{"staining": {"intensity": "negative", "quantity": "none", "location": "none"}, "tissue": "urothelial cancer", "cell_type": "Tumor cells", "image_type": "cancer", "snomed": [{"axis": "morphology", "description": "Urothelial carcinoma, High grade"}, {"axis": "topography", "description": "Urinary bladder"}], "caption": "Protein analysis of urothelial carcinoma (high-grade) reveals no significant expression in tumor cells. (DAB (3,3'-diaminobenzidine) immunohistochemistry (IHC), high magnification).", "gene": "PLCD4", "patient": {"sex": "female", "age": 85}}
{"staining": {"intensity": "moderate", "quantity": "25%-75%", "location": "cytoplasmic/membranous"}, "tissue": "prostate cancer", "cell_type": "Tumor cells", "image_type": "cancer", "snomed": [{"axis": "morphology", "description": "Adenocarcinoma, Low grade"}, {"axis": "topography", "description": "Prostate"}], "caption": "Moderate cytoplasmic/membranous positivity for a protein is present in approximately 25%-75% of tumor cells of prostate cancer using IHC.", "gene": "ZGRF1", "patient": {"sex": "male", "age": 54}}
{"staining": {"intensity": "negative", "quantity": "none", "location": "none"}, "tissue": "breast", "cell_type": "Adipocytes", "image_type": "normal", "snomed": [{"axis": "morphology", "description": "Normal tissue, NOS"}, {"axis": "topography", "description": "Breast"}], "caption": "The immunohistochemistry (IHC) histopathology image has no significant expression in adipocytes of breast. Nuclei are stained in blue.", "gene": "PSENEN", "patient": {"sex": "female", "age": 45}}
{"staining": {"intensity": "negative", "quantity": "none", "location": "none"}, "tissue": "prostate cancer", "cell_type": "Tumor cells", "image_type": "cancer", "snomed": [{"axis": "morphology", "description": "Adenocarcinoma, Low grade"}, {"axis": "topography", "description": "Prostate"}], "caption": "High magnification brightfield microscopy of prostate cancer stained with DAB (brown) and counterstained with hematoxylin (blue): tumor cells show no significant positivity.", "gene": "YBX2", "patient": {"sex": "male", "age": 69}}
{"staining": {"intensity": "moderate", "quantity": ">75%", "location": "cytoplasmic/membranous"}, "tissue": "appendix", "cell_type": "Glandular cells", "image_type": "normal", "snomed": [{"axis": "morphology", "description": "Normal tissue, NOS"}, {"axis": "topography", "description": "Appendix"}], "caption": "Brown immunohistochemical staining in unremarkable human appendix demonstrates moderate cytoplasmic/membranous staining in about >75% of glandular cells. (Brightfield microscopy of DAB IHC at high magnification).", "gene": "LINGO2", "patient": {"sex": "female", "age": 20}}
-*-*-
Goal of the exercise: Extract each record, keeping it identical to the original.

Worked solution:
{"staining": {"intensity": "negative", "quantity": "none", "location": "none"}, "tissue": "urothelial cancer", "cell_type": "Tumor cells", "image_type": "cancer", "snomed": [{"axis": "morphology", "description": "Urothelial carcinoma, High grade"}, {"axis": "topography", "description": "Urinary bladder"}], "caption": "Protein analysis of urothelial carcinoma (high-grade) reveals no significant expression in tumor cells. (DAB (3,3'-diaminobenzidine) immunohistochemistry (IHC), high magnification).", "gene": "PLCD4", "patient": {"sex": "female", "age": 85}}
{"staining": {"intensity": "moderate", "quantity": "25%-75%", "location": "cytoplasmic/membranous"}, "tissue": "prostate cancer", "cell_type": "Tumor cells", "image_type": "cancer", "snomed": [{"axis": "morphology", "description": "Adenocarcinoma, Low grade"}, {"axis": "topography", "description": "Prostate"}], "caption": "Moderate cytoplasmic/membranous positivity for a protein is present in approximately 25%-75% of tumor cells of prostate cancer using IHC.", "gene": "ZGRF1", "patient": {"sex": "male", "age": 54}}
{"staining": {"intensity": "negative", "quantity": "none", "location": "none"}, "tissue": "breast", "cell_type": "Adipocytes", "image_type": "normal", "snomed": [{"axis": "morphology", "description": "Normal tissue, NOS"}, {"axis": "topography", "description": "Breast"}], "caption": "The immunohistochemistry (IHC) histopathology image has no significant expression in adipocytes of breast. Nuclei are stained in blue.", "gene": "PSENEN", "patient": {"sex": "female", "age": 45}}
{"staining": {"intensity": "negative", "quantity": "none", "location": "none"}, "tissue": "prostate cancer", "cell_type": "Tumor cells", "image_type": "cancer", "snomed": [{"axis": "morphology", "description": "Adenocarcinoma, Low grade"}, {"axis": "topography", "description": "Prostate"}], "caption": "High magnification brightfield microscopy of prostate cancer stained with DAB (brown) and counterstained with hematoxylin (blue): tumor cells show no significant positivity.", "gene": "YBX2", "patient": {"sex": "male", "age": 69}}
{"staining": {"intensity": "moderate", "quantity": ">75%", "location": "cytoplasmic/membranous"}, "tissue": "appendix", "cell_type": "Glandular cells", "image_type": "normal", "snomed": [{"axis": "morphology", "description": "Normal tissue, NOS"}, {"axis": "topography", "description": "Appendix"}], "caption": "Brown immunohistochemical staining in unremarkable human appendix demonstrates moderate cytoplasmic/membranous staining in about >75% of glandular cells. (Brightfield microscopy of DAB IHC at high magnification).", "gene": "LINGO2", "patient": {"sex": "female", "age": 20}}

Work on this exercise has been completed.